Aber was mache ich? Zunächst, in der ersten Verunsicherung, bin ich mal mit dem Buschmesser hinaus in die Nacht gegangen – auf der Suche nach Blättern und Kokosnüssen. Eine halbe Stunde ist das her. Jetzt bin ich zurück, habe alles in den Eimer geworfen und denke nach. 20 Krabben. 20!! Ich meine, wenn es fünf wären – okay.
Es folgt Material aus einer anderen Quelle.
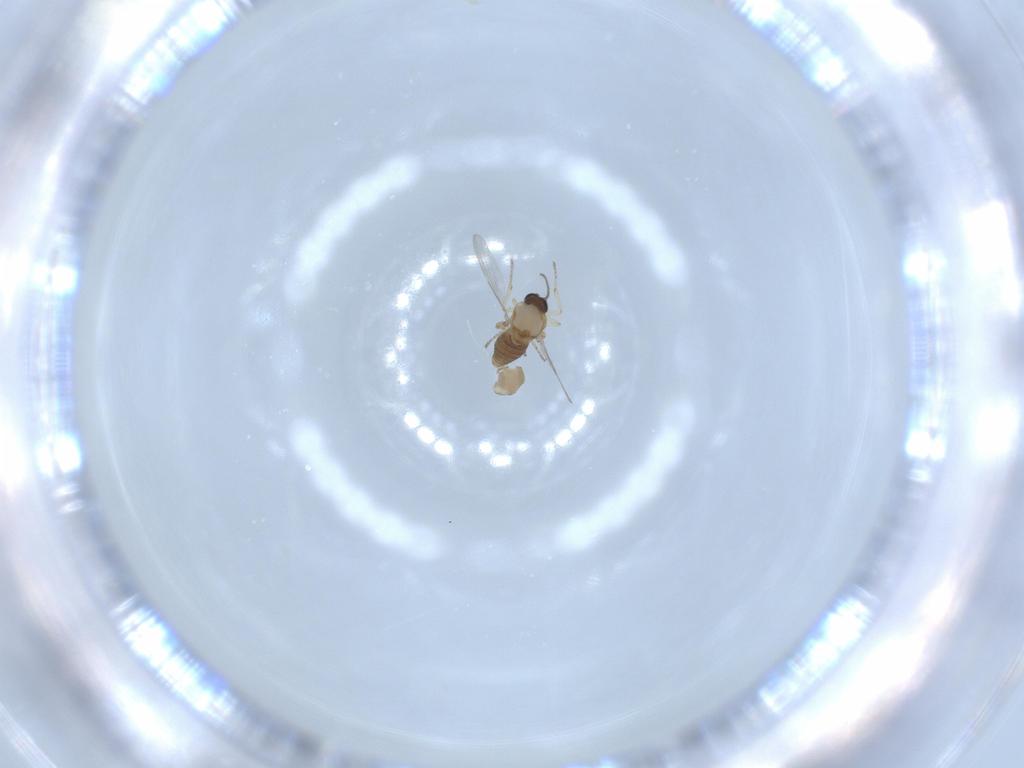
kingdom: Animalia
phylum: Arthropoda
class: Insecta
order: Diptera
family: Ceratopogonidae
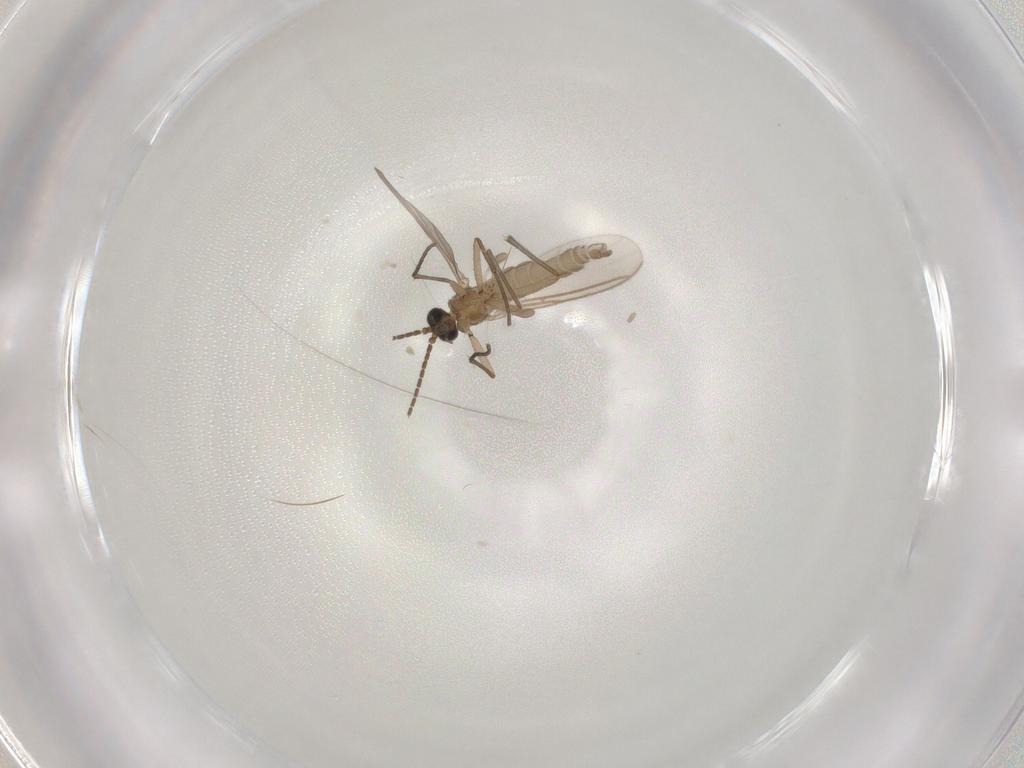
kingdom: Animalia
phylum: Arthropoda
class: Insecta
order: Diptera
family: Sciaridae
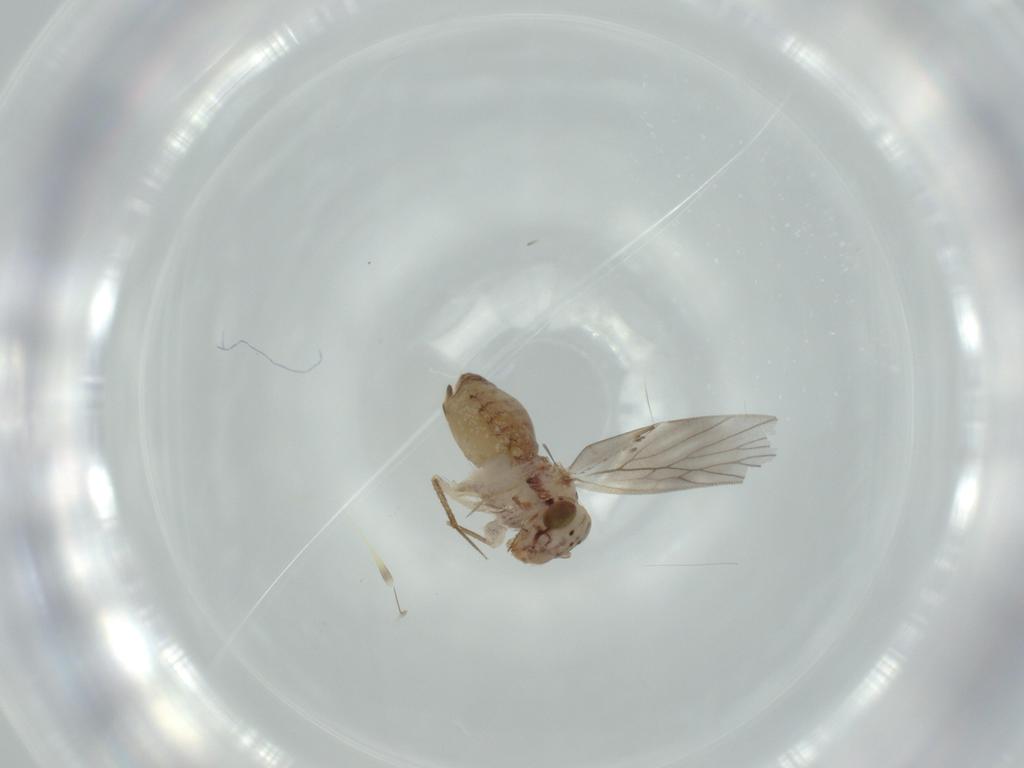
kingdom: Animalia
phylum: Arthropoda
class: Insecta
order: Psocodea
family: Lepidopsocidae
Nina, Vegetarierin, redet von Haustieren. Oder ich solle sie einfach fliehen lassen, den Eimer versehentlich umkippen. Nein, nein, das geht nicht, finde ich. Dann wird eben doch gekocht. Ich werde heute noch drei von den Krabben mit einem kleinen, spitzen Stock außer Gefecht setzen und in einen Topf werfen. Wenig Wasser soll ich verwenden, damit der Geschmack besser erhalten bleibt. Und um den Rest kümmere ich mich morgen. Mal schauen, ob und wie ich das alles hinkriege. Schöner Sonntagsbraten. Das ist ja, als würde einem in Deutschland der Jäger eine Wildsau vor die Türen legen.